* **Written instruction**
Verbatim output of all the material below is required.

**********

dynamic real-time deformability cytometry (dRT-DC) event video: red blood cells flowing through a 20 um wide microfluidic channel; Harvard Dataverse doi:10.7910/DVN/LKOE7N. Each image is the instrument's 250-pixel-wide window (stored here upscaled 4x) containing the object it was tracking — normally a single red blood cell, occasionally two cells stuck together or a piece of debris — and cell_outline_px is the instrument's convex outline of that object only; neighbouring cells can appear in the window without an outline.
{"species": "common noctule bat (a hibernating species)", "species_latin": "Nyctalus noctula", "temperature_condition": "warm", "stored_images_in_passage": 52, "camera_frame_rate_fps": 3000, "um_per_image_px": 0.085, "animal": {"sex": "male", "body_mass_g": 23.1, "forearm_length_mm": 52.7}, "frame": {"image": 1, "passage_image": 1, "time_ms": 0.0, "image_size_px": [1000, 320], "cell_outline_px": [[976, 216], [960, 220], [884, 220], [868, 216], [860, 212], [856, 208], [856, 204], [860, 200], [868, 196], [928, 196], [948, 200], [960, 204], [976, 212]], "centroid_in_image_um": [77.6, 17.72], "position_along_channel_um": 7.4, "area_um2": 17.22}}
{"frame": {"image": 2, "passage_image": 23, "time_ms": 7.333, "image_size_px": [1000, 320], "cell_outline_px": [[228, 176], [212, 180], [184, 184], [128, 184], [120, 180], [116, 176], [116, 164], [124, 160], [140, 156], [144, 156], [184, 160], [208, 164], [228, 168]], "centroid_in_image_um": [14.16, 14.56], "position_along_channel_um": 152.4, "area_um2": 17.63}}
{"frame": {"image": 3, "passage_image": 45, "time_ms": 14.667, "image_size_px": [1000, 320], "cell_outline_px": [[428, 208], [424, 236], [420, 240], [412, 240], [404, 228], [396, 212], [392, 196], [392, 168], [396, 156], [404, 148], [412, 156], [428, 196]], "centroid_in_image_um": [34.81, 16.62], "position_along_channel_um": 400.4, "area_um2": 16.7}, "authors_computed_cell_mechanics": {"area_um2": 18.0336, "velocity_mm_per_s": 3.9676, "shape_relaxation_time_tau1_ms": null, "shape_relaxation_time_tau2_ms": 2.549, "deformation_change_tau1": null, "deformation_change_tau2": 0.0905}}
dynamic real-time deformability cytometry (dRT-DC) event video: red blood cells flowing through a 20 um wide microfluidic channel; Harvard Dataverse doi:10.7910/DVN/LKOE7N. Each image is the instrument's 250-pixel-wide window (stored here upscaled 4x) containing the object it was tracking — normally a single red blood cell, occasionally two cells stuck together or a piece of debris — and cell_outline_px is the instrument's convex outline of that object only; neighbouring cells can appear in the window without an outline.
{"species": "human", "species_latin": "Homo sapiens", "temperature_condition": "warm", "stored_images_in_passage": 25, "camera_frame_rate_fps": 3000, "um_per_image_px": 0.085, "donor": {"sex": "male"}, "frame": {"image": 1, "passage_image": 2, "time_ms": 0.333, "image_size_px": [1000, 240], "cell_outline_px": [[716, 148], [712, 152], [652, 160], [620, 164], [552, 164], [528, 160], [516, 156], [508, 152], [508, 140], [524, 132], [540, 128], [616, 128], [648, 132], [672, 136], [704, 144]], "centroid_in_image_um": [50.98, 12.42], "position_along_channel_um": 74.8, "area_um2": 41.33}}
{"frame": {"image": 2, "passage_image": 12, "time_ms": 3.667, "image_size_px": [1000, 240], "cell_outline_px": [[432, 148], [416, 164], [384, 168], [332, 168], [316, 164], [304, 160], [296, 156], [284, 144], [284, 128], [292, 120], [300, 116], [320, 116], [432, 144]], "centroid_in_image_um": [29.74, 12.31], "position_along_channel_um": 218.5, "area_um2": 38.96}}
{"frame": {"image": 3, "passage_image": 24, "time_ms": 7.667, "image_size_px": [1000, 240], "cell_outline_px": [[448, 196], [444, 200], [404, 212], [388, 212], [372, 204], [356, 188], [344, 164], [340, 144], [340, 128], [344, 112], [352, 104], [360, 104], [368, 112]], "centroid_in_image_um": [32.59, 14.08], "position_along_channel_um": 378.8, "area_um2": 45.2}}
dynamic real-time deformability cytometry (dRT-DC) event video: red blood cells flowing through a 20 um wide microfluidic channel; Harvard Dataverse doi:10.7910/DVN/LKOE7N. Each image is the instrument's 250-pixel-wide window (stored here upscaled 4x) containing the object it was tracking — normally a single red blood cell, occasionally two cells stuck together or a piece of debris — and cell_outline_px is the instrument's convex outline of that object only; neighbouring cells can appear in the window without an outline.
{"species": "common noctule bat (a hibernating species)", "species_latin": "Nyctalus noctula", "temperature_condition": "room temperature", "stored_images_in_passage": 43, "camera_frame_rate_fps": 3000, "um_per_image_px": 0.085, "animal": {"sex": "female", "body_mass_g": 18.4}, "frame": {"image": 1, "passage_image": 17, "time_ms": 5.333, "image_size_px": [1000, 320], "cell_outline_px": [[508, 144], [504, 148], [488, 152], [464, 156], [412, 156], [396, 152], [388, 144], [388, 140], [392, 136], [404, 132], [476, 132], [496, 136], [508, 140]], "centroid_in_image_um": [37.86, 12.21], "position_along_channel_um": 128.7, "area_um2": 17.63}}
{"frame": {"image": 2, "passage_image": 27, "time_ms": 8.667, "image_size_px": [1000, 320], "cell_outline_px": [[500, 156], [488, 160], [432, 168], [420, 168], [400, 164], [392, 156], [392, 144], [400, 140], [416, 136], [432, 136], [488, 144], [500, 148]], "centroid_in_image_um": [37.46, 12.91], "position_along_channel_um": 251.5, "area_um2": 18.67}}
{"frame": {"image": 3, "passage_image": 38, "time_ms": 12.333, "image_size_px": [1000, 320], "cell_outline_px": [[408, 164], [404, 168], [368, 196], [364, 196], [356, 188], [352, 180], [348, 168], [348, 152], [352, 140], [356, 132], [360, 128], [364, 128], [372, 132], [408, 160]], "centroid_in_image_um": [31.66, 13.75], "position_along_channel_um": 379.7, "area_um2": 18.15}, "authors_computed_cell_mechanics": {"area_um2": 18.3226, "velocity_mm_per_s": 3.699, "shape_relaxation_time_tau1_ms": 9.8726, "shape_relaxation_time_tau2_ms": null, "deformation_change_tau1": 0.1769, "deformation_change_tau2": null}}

**********

* **Reply**
dynamic real-time deformability cytometry (dRT-DC) event video: red blood cells flowing through a 20 um wide microfluidic channel; Harvard Dataverse doi:10.7910/DVN/LKOE7N. Each image is the instrument's 250-pixel-wide window (stored here upscaled 4x) containing the object it was tracking — normally a single red blood cell, occasionally two cells stuck together or a piece of debris — and cell_outline_px is the instrument's convex outline of that object only; neighbouring cells can appear in the window without an outline.
{"species": "common noctule bat (a hibernating species)", "species_latin": "Nyctalus noctula", "temperature_condition": "warm", "stored_images_in_passage": 52, "camera_frame_rate_fps": 3000, "um_per_image_px": 0.085, "animal": {"sex": "male", "body_mass_g": 23.1, "forearm_length_mm": 52.7}, "frame": {"image": 1, "passage_image": 1, "time_ms": 0.0, "image_size_px": [1000, 320], "cell_outline_px": [[976, 216], [960, 220], [884, 220], [868, 216], [860, 212], [856, 208], [856, 204], [860, 200], [868, 196], [928, 196], [948, 200], [960, 204], [976, 212]], "centroid_in_image_um": [77.6, 17.72], "position_along_channel_um": 7.4, "area_um2": 17.22}}
{"frame": {"image": 2, "passage_image": 23, "time_ms": 7.333, "image_size_px": [1000, 320], "cell_outline_px": [[228, 176], [212, 180], [184, 184], [128, 184], [120, 180], [116, 176], [116, 164], [124, 160], [140, 156], [144, 156], [184, 160], [208, 164], [228, 168]], "centroid_in_image_um": [14.16, 14.56], "position_along_channel_um": 152.4, "area_um2": 17.63}}
{"frame": {"image": 3, "passage_image": 45, "time_ms": 14.667, "image_size_px": [1000, 320], "cell_outline_px": [[428, 208], [424, 236], [420, 240], [412, 240], [404, 228], [396, 212], [392, 196], [392, 168], [396, 156], [404, 148], [412, 156], [428, 196]], "centroid_in_image_um": [34.81, 16.62], "position_along_channel_um": 400.4, "area_um2": 16.7}, "authors_computed_cell_mechanics": {"area_um2": 18.0336, "velocity_mm_per_s": 3.9676, "shape_relaxation_time_tau1_ms": null, "shape_relaxation_time_tau2_ms": 2.549, "deformation_change_tau1": null, "deformation_change_tau2": 0.0905}}
dynamic real-time deformability cytometry (dRT-DC) event video: red blood cells flowing through a 20 um wide microfluidic channel; Harvard Dataverse doi:10.7910/DVN/LKOE7N. Each image is the instrument's 250-pixel-wide window (stored here upscaled 4x) containing the object it was tracking — normally a single red blood cell, occasionally two cells stuck together or a piece of debris — and cell_outline_px is the instrument's convex outline of that object only; neighbouring cells can appear in the window without an outline.
{"species": "human", "species_latin": "Homo sapiens", "temperature_condition": "warm", "stored_images_in_passage": 25, "camera_frame_rate_fps": 3000, "um_per_image_px": 0.085, "donor": {"sex": "male"}, "frame": {"image": 1, "passage_image": 2, "time_ms": 0.333, "image_size_px": [1000, 240], "cell_outline_px": [[716, 148], [712, 152], [652, 160], [620, 164], [552, 164], [528, 160], [516, 156], [508, 152], [508, 140], [524, 132], [540, 128], [616, 128], [648, 132], [672, 136], [704, 144]], "centroid_in_image_um": [50.98, 12.42], "position_along_channel_um": 74.8, "area_um2": 41.33}}
{"frame": {"image": 2, "passage_image": 12, "time_ms": 3.667, "image_size_px": [1000, 240], "cell_outline_px": [[432, 148], [416, 164], [384, 168], [332, 168], [316, 164], [304, 160], [296, 156], [284, 144], [284, 128], [292, 120], [300, 116], [320, 116], [432, 144]], "centroid_in_image_um": [29.74, 12.31], "position_along_channel_um": 218.5, "area_um2": 38.96}}
{"frame": {"image": 3, "passage_image": 24, "time_ms": 7.667, "image_size_px": [1000, 240], "cell_outline_px": [[448, 196], [444, 200], [404, 212], [388, 212], [372, 204], [356, 188], [344, 164], [340, 144], [340, 128], [344, 112], [352, 104], [360, 104], [368, 112]], "centroid_in_image_um": [32.59, 14.08], "position_along_channel_um": 378.8, "area_um2": 45.2}}
dynamic real-time deformability cytometry (dRT-DC) event video: red blood cells flowing through a 20 um wide microfluidic channel; Harvard Dataverse doi:10.7910/DVN/LKOE7N. Each image is the instrument's 250-pixel-wide window (stored here upscaled 4x) containing the object it was tracking — normally a single red blood cell, occasionally two cells stuck together or a piece of debris — and cell_outline_px is the instrument's convex outline of that object only; neighbouring cells can appear in the window without an outline.
{"species": "common noctule bat (a hibernating species)", "species_latin": "Nyctalus noctula", "temperature_condition": "room temperature", "stored_images_in_passage": 43, "camera_frame_rate_fps": 3000, "um_per_image_px": 0.085, "animal": {"sex": "female", "body_mass_g": 18.4}, "frame": {"image": 1, "passage_image": 17, "time_ms": 5.333, "image_size_px": [1000, 320], "cell_outline_px": [[508, 144], [504, 148], [488, 152], [464, 156], [412, 156], [396, 152], [388, 144], [388, 140], [392, 136], [404, 132], [476, 132], [496, 136], [508, 140]], "centroid_in_image_um": [37.86, 12.21], "position_along_channel_um": 128.7, "area_um2": 17.63}}
{"frame": {"image": 2, "passage_image": 27, "time_ms": 8.667, "image_size_px": [1000, 320], "cell_outline_px": [[500, 156], [488, 160], [432, 168], [420, 168], [400, 164], [392, 156], [392, 144], [400, 140], [416, 136], [432, 136], [488, 144], [500, 148]], "centroid_in_image_um": [37.46, 12.91], "position_along_channel_um": 251.5, "area_um2": 18.67}}
{"frame": {"image": 3, "passage_image": 38, "time_ms": 12.333, "image_size_px": [1000, 320], "cell_outline_px": [[408, 164], [404, 168], [368, 196], [364, 196], [356, 188], [352, 180], [348, 168], [348, 152], [352, 140], [356, 132], [360, 128], [364, 128], [372, 132], [408, 160]], "centroid_in_image_um": [31.66, 13.75], "position_along_channel_um": 379.7, "area_um2": 18.15}, "authors_computed_cell_mechanics": {"area_um2": 18.3226, "velocity_mm_per_s": 3.699, "shape_relaxation_time_tau1_ms": 9.8726, "shape_relaxation_time_tau2_ms": null, "deformation_change_tau1": 0.1769, "deformation_change_tau2": null}}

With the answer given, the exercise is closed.